→ REQUIRED WORK: Identify each line below that contains the word "Dược" and copy those lines.

[Records from a dataset]
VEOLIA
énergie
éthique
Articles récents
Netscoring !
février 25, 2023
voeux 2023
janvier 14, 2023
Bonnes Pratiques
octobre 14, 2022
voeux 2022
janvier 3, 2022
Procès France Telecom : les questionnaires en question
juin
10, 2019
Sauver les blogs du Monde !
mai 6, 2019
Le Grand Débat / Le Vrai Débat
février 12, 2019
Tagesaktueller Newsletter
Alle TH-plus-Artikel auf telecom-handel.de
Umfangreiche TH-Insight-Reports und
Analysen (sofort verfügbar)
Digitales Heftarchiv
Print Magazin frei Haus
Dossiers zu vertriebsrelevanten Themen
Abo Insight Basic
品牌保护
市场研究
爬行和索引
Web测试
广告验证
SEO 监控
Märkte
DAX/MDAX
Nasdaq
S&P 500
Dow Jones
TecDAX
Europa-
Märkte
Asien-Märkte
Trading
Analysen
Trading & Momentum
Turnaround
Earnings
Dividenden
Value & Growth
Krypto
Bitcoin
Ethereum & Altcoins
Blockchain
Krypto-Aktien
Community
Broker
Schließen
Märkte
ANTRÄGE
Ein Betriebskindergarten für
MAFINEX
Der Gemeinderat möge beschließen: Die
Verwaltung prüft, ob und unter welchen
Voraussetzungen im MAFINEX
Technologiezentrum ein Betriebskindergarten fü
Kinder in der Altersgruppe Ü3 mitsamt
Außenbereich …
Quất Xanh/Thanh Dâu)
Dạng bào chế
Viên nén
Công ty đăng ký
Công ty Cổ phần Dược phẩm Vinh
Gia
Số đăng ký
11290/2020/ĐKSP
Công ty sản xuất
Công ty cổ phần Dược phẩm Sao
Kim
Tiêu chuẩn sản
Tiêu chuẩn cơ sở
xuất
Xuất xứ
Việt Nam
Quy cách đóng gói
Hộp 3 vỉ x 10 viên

→ EXERCISE ANSWER:
Công ty Cổ phần Dược phẩm Vinh
Công ty cổ phần Dược phẩm Sao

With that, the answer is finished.